About a week after that a friend who works in my office building brought in pictures from the site of a different Illinois Confederate prison and cemetery, Alton. Too bad it wasn't either Camp Douglas or Rock Island, then it would tie in better with the earlier comment, but I though these pictures were still interesting and offered a nice tangent from my Chickamauga and Chattanooga posts.

The Alton prison was originally the first Illinois state prison. Conditions were horrible here, bad enough that Dorothea Dix was a constant critic of the place. By 1860 the state prisoners were transferred to a prison in Joliet. When the Union needed a new prison to hold captured Confederates Alton again was pressed into service. During the war 11764 Confederates spent some time here. There is a monument with the names of 1534 men who were known to have died here. Some men are still buried there but others were buried on an island in the Mississippi River that has long since washed away.

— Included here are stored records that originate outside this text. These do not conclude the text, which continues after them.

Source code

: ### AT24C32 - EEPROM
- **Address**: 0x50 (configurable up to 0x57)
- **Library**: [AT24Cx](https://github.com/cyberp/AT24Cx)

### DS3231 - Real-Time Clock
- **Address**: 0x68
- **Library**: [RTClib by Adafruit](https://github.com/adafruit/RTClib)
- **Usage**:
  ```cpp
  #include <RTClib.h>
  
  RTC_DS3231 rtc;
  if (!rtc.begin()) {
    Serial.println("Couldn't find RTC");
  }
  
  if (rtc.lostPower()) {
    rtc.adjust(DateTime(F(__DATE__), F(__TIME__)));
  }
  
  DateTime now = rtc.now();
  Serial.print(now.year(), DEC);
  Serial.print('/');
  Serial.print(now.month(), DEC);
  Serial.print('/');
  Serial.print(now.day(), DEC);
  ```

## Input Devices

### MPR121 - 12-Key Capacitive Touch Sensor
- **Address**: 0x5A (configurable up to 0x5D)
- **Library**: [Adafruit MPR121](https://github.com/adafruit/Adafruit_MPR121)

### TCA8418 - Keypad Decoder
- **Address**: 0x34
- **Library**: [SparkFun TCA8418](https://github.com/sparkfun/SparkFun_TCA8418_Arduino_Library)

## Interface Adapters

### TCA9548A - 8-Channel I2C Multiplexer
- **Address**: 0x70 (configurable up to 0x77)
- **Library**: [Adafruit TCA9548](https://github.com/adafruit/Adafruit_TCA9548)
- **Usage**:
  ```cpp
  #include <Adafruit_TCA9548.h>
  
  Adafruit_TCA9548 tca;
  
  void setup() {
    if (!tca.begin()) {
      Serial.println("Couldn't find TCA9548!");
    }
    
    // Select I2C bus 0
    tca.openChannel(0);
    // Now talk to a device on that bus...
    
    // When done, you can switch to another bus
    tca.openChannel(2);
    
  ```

Confederate prisoner Samuel Harrison returned in 1935 to take a brick from the wall home to serve as his grave stone.

The remaining walls of the prison.
The monument in the Confederate cemetery with the names of 1534 known dead.
Alton was also the site of a Lincoln-Douglas debate, the seventh and last debate of the 1858 Senate campaign. There is a monument there which apparently is the only one for the debates that shows Douglas as a participant.